Problema proposto: Dê continuidade ao discurso sobre segurança hemisférica, escrevendo a parte que vem logo depois da última frase do trecho.

Trecho do documento:
★ ★ ★ ★ ★ ★ ★

PALAVRAS DE SUA
EXCELÊNCIA O SENHOR
EMBAIXADOR OSMAR VLADIMIR CHOHFI
(Obs.: Este
documento foi digitalizado de um original impresso e pode conter erros)
SECRETARIO-GERAL
DAS RELAÇOES EXTERIORES CHEFE DA DELEGAÇÃO DO BRASIL À XXXII ASSEMBLÉIA GERAL
DA OEA
Diálogo dos Chefes de Delegação
Tema 1: Abordagem Multidimensional à
Segurança Hemisférica
Bridgetown, em 3 de junho de 2002
Senhora Presidenta da Assembléia Geral,
Ao agradecer ao Governo e ao povo barbadianos a acolhida que nos
proporcionam, gostaria de manifestar nossa satisfação pela escolha deste tema
de debate. Nesse sentido, manifesto o nosso apreço pela importante contribuição
que o documento de trabalho apresentado pela Delegação de Barbados traz às
nossas discussões. O Governo brasileiro tem em inúmeras oportunidades
ressaltado a necessidade de que seja levado em conta, no processo de
identificação de novos parâmetros de segurança hemisférica, as diferenças e
especificidades regionais.
Nesse contexto, o Brasil tem sido sensível às preocupações de
segurança dos pequenos Estados insulares, sujeitos a um conjunto próprio de
vulnerabilidades. Questões como o narcotráfico, HIV / AIDS, lavagem de
dinheiro, comércio ilegal de armas de fogo, mudanças climáticas, desastres
naturais e terrorismo constituem ameaças à maioria dos Estados membros, mas é
forçoso reconhecer que no caso dos pequenos países insulares podem representar
perigo à própria sobrevivência como Estado-nação.
Por esse motivo, o Brasil dispõe-se a discutir fórmulas pelas
quais a Conferência Especial sobre Segurança, que a Comissão de Segurança
Hemisférica da OEA se empenha em preparar, aborde de maneira apropriada as
diferenças de cunho estratégico existentes entre as Américas do Sul, Central e
do Norte, bem como as preocupações específicas e legítimas de segurança dos
Estados insulares.
Senhora Presidenta,
Inseridos em um cenário internacional em rápida evolução, países
que compartem um mesmo conjunto de valores e objetivos têm muito a ganhar com o
intercâmbio de opiniões e experiências que contribuam para o delineamento de
novos conceitos e novas perspectivas.
Esta Organização está discutindo a atualização de sua agenda de segurança
de modo a desenvolver enfoques comuns e a identificar formas de revitalizar os
acordos e mecanismos do Sistema lnteramericano relacionados com os distintos
aspectos da segurança hemisférica.
Nessas deliberações, nossos governos parecem coincidir no sentido
de que os principais problemas que enfrentam os Estados americanos neste início
de século não provêm fundamentalmente de possíveis ameaças militares externas,
e sim de um conjunto inédito de desafios, chamados por isso mesmo de
"novas ameaças", que abrangem desde o crime organizado transnacional
-em particular o narcotráfico -até o terrorismo, passando pelo contrabando de
aflllas, a corrupção, a lavagem de dinheiro e as vulnerabilidades inerentes ao
processo de globalização, entre outros.

★ ★ ★ ★ ★ ★ ★

Dados apresentados:
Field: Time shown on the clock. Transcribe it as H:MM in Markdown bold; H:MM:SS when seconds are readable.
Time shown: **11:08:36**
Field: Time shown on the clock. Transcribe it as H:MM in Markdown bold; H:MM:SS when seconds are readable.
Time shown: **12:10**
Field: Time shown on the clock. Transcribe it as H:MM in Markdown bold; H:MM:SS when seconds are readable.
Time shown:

★ ★ ★ ★ ★ ★ ★

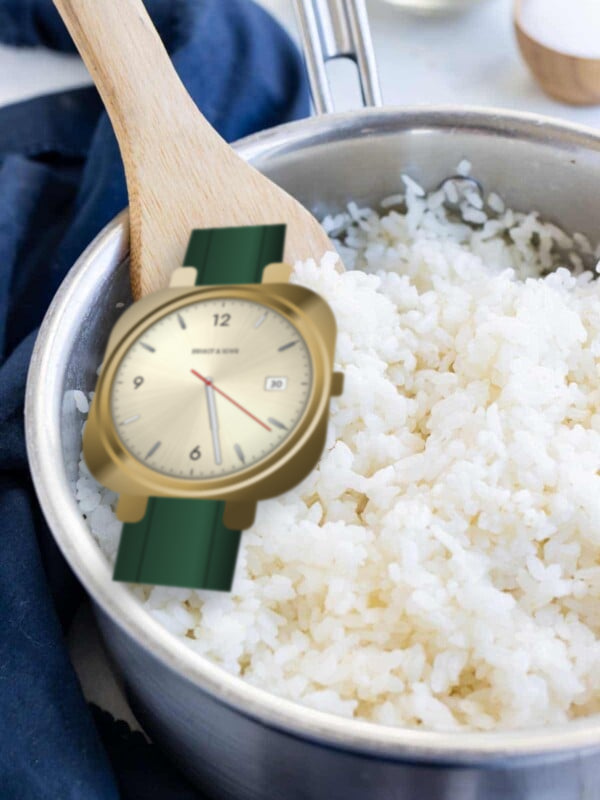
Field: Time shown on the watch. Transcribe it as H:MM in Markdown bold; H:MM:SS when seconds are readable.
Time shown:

★ ★ ★ ★ ★ ★ ★

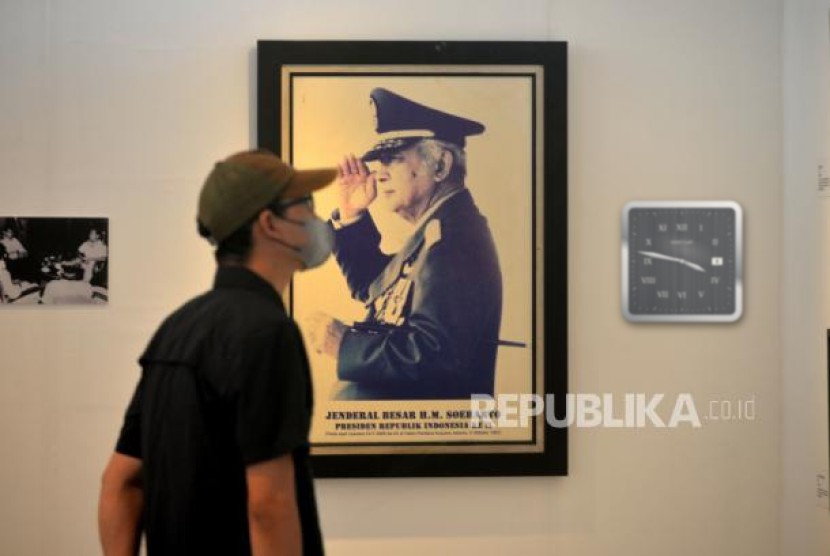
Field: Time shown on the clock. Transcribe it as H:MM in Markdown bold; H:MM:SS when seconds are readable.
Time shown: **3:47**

★ ★ ★ ★ ★ ★ ★

Resposta a seguir:
Observa-se, portanto, a transferência de prioridades que antes se
situavam no campo da defesa, esta referida às missões clássicas das forces
armadas, para o terreno mais amplo e difuso da segurança.
A presença crescente de ameaças transnacionais de natureza nãomilitar
demanda, cada vez mais, a ação coordenada e além-fronteiras das polícias, de
diversos órgãos e agências governamentais, bem como de mecanismos interestatais
de cooperação.
Vale lembrar, contudo, que no cenário estratégico atual a
cooperação em matéria de defesa e o intercâmbio entre as forças armadas dos
países do continente continua a merecer atenção.
Segundo esta abordagem "multidimensional", a adoção de
políticas de defesa, bem como a modernização das estruturas militares
revestem-se de ] particular importância, pois o fato de o quadro de ameaças
ter-se tomado mais complexo e difuso não significa que os países devam
renunciar à sua capacidade legítima de autodefesa. Direito esse, aliás,
assegurado pelas próprias Cartas da ONU e da OEA.
O Brasil tem atuado no sentido de aproximar países, reduzir
tensões e consolidar um clima positivo, propício ao desenvolvimento econômico e
social. A adoção da Política de Defesa Nacional, em 1996, e a criação do
Ministério da Defesa, em 1999, possibilitaram ao País reforçar seus canais de
diálogo com as nações americanas nos planos bilateral, subregional,
sul-americano e hemisférico.
País amante da paz, defensor das normas do direito internacional e
há mais de 100 anos sem se envolver em qualquer tipo de conflito armado com
seus vizinhos, o Brasil tem demonstrado de forma transparente e clara sua
intenção de construir, por meio da cooperação e do reforço da integração
regional, um espaço de paz na América do Sul, possibilitando assim aos países
da região concentrar esforços no desenvolvimento econômico e social.
No plano bilateral, o Brasil constituiu Grupos de Trabalho
Bilaterais de Defesa com vários vizinhos do continente.
No nível sub-regional, tem favorecido a adoção de vários
instrumentos para o reforço da segurança como, por exemplo, a Declaração
Política do Mercosul, Bolívia e Chile como Zona de Paz, ou o Plano Geral de
Cooperação e Coordenação Recíproca para a Segurança Regional do Mercosul.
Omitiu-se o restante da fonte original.